Natura, tradizioni e rispetto dell’ambiente, tre valori che fanno del Trail Running non un semplice sport, ma una filosofia di vita.

Un piede dopo l’altro, la strada scorre. Il sudore, la fatica, il cuore che batte veloce. La voglia di arrivare, di vincere la sfida con se stessi. Il Trail Running è questo e molto di più.

È arrampicarsi su ripidi pendii, precipitarsi in discese impervie, correre sospesi su vallate, farsi strada tra fitti boschi, percorrere antichi sentieri e mulattiere, godere di paesaggi unici e straordinari. Attraversare questi luoghi è aprire un vecchio libro che racconta una storia di secoli.

La storia di un antico legame, quello tra uomo e natura . Quando si osserva un paesaggio, quello che si ha davanti agli occhi è il risultato del tempo e della combinazione di molteplici fattori. Il tipo di roccia, il clima, l’esposizione, l’altitudine, sono alcuni degli elementi che concorrono a definire la sagoma di monti, il corso di ruscelli, la forma delle valli e il tipo di vegetazione.

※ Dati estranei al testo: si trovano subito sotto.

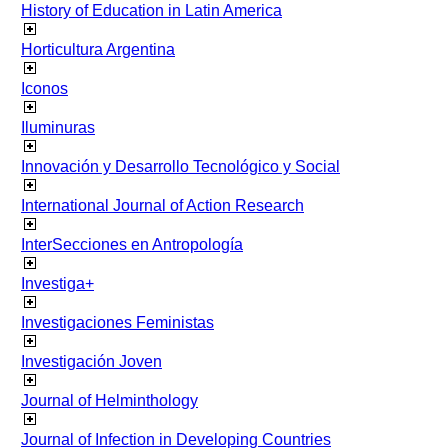
History of Education in Latin America
Horticultura Argentina
Iconos
Iluminuras
Innovación y Desarrollo Tecnológico y Social
International Journal of Action Research
InterSecciones en Antropología
Investiga+
Investigaciones Feministas
Investigación Joven
Journal of Helminthology
Journal of Infection in Developing Countries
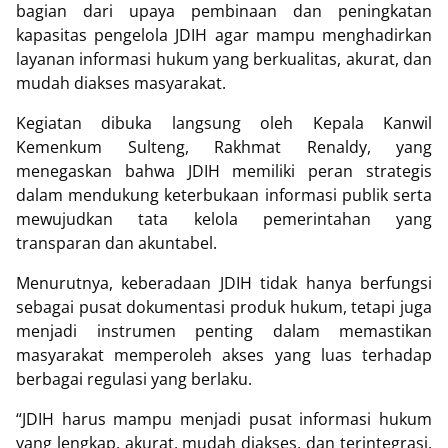
bagian dari upaya pembinaan dan peningkatan
kapasitas pengelola JDIH agar mampu menghadirkan
layanan informasi hukum yang berkualitas, akurat, dan
mudah diakses masyarakat.
Kegiatan dibuka langsung oleh Kepala Kanwil
Kemenkum Sulteng, Rakhmat Renaldy, yang
menegaskan bahwa JDIH memiliki peran strategis
dalam mendukung keterbukaan informasi publik serta
mewujudkan tata kelola pemerintahan yang
transparan dan akuntabel.
Menurutnya, keberadaan JDIH tidak hanya berfungsi
sebagai pusat dokumentasi produk hukum, tetapi juga
menjadi instrumen penting dalam memastikan
masyarakat memperoleh akses yang luas terhadap
berbagai regulasi yang berlaku.
“JDIH harus mampu menjadi pusat informasi hukum
yang lengkap, akurat, mudah diakses, dan terintegrasi.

Le specie, animali e vegetali, si insediano in questo ambiente, andando ad occupare ciascuno il proprio posto in base alle caratteristiche adattative, la propria nicchia ecologica, secondo una serie di relazioni reciproche. Una rete organizzata e complessa, che  proprio per questa sua natura, è anche molto fragile. Basta la scomparsa di un singolo nodo che tutta la struttura ne risente, talvolta innescando un devastante effetto domino.

In questo sistema le attività antropiche hanno un ruolo preponderante.  Fin dai tempi antichi l‘uomo ha trasformato l’ambiente per adattarlo alle proprie esigenze. Ha tagliato alberi per ricavarne legname e spazi, raccolto frutti, coltivato la terra, allevato animali, costruito case e strade. Ogni azione ha lasciato un impronta  indelebile, unica e caratteristica: prati, pascoli, cedui, sentieri di crinale, antiche neviere, rifugi, mulattiere.

Nello stesso modo l’ambiente ha un ruolo significativo nel definire il modo di essere dei suoi abitanti. Ogni prodotto locale racchiude in se la storia e la natura di quel territorio. Un formaggio ha il gusto delle erbe dei pascoli, un prodotto d’artigianato si distingue per l’essenza utilizzata e le tecniche tramandate nelle generazioni, un vino ha l’aroma dell’ uva maturata al sole e un piatto tipico racchiude tutto questo, riunendo i prodotti della terra e la cultura identitaria della popolazione.

Attraverso il Trail, il runner si riappropria di questo antico legame con la natura. Impara ad osservarla e a  comprenderla. Chi pratica questo sport ha voglia di vivere una gara emozionante e di appagare i propri sensi con paesaggi e panorami unici, ma lo fa in punta di piedi, consapevole che ogni azione ha sempre ripercussioni più o meno evidenti. Avventurarsi  fuori dai sentieri , gettare rifiuti per terra, strappare rami, movimentare massi, interferisce con gli equilibri naturali. Il singolo gesto forse può apparire trascurabile, ma è ragionando sui molti che si ha una chiara immagine del risultato di queste azioni.

La filosofia del trail non è seguire regole imposte, ma usare il buon senso e il cuore. Perché il Trail Running è emozioni, sensazioni, ma soprattutto rispetto. Rispetto per gli altri, per se stessi e per l’ambiente.